▸ **YOUR TASK**
Word for word, reproduce the records, keeping none of the pictures.

▸ **Data items**

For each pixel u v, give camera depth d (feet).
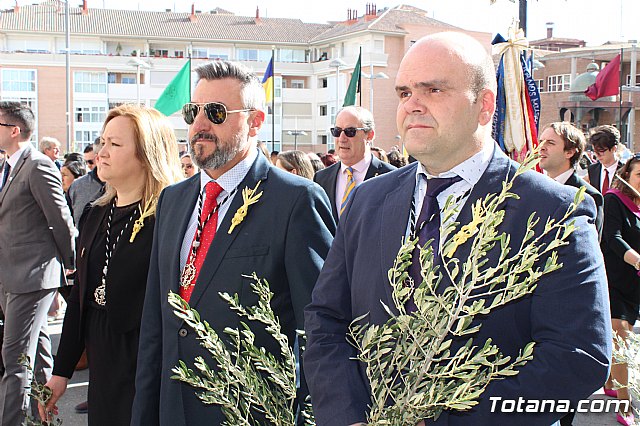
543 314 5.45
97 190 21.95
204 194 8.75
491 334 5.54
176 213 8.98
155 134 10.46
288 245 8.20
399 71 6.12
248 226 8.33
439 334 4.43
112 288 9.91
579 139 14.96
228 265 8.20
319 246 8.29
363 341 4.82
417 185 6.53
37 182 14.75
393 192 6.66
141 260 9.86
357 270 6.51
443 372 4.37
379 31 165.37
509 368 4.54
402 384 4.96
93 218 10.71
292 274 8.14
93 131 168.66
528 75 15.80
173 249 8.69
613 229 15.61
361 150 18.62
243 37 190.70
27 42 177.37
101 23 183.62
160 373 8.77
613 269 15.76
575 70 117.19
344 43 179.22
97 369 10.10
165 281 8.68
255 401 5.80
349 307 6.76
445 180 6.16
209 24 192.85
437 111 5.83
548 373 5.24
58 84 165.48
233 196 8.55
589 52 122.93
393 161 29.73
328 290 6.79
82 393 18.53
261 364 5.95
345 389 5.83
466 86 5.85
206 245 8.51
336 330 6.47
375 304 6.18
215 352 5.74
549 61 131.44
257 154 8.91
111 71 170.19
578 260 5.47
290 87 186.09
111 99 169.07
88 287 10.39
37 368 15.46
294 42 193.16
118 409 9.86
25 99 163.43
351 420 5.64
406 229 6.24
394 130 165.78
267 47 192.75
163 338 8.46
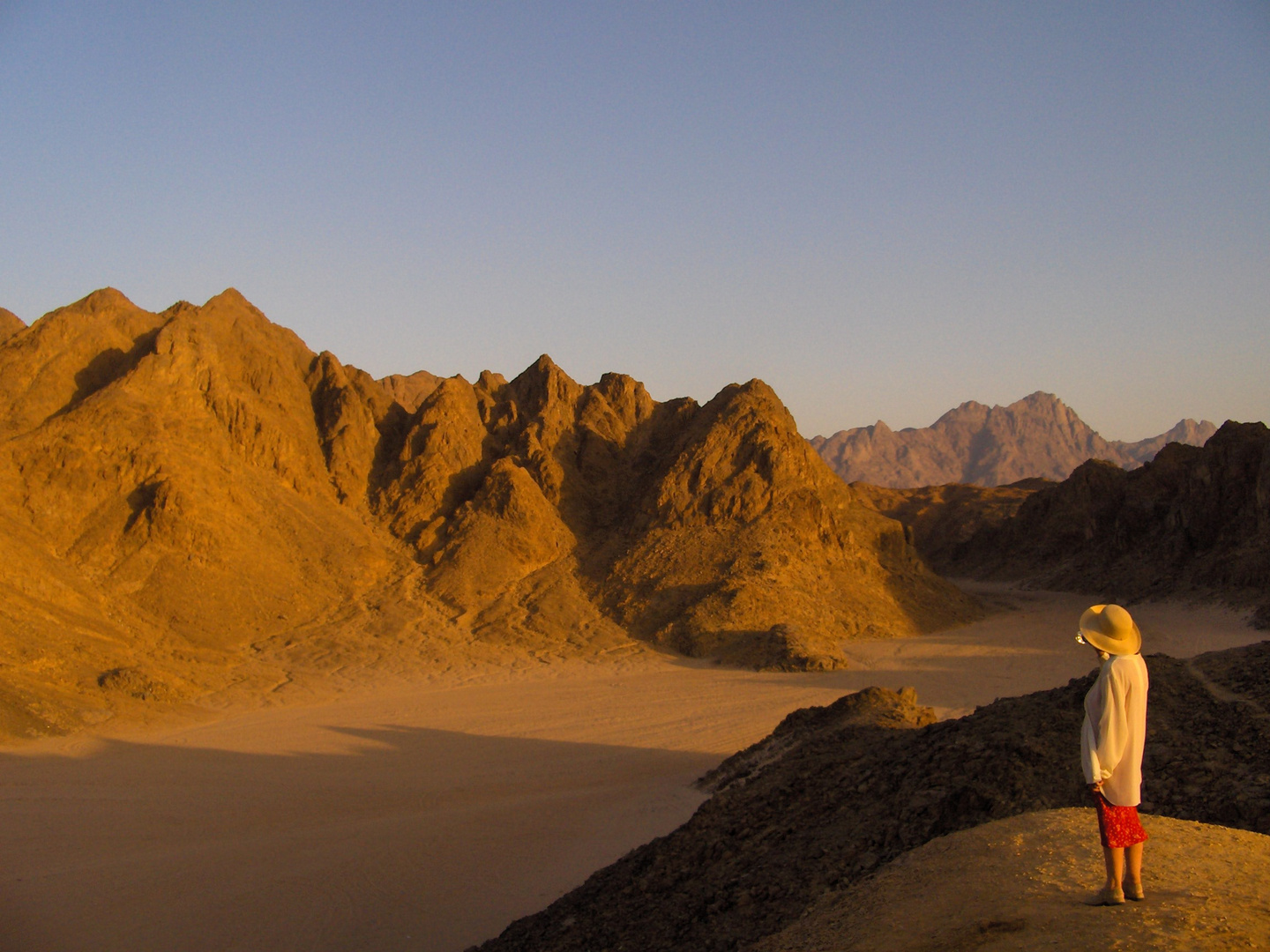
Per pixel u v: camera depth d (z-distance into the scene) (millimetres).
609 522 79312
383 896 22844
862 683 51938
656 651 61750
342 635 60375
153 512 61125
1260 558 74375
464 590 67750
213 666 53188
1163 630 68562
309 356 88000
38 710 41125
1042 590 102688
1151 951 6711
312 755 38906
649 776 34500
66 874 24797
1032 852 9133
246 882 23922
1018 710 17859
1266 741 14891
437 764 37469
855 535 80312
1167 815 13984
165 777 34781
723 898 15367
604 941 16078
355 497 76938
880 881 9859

▸ **ANSWER TO THIS TASK**
For each pixel u v, give camera depth d (feet).
543 314 5.45
97 190 21.95
204 194 8.75
491 334 5.54
176 213 8.98
155 134 10.46
288 245 8.20
399 71 6.12
248 226 8.33
439 334 4.43
112 288 9.91
579 139 14.96
228 265 8.20
319 246 8.29
363 341 4.82
417 185 6.53
37 182 14.75
393 192 6.66
141 260 9.86
357 270 6.51
443 372 4.37
379 31 165.37
509 368 4.54
402 384 4.96
93 218 10.71
292 274 8.14
93 131 168.66
528 75 15.80
173 249 8.69
613 229 15.61
361 150 18.62
243 37 190.70
27 42 177.37
101 23 183.62
160 373 8.77
613 269 15.76
575 70 117.19
344 43 179.22
97 369 10.10
165 281 8.68
255 401 5.80
349 307 6.76
445 180 6.16
209 24 192.85
437 111 5.83
548 373 5.24
58 84 165.48
233 196 8.55
589 52 122.93
393 161 29.73
328 290 6.79
82 393 18.53
261 364 5.95
345 389 5.83
466 86 5.85
206 245 8.51
336 330 6.47
375 304 6.18
215 352 5.74
549 61 131.44
257 154 8.91
111 71 170.19
578 260 5.47
290 87 186.09
111 99 169.07
88 287 10.39
37 368 15.46
294 42 193.16
118 409 9.86
25 99 163.43
351 420 5.64
406 229 6.24
394 130 165.78
267 47 192.75
163 338 8.46
Per pixel u v: camera depth d (z-distance into the scene) (millimetres).
609 522 79312
383 896 22844
862 683 51938
656 651 61750
342 635 60375
153 512 61125
1260 558 74375
464 590 67750
213 666 53188
1163 630 68562
309 356 88000
38 710 41125
1042 590 102688
1151 951 6711
312 755 38906
649 776 34500
66 874 24797
1032 852 9133
246 882 23922
1018 710 17859
1266 741 14891
437 764 37469
855 535 80312
1167 815 13984
165 777 34781
723 898 15367
604 941 16078
355 497 76938
880 881 9859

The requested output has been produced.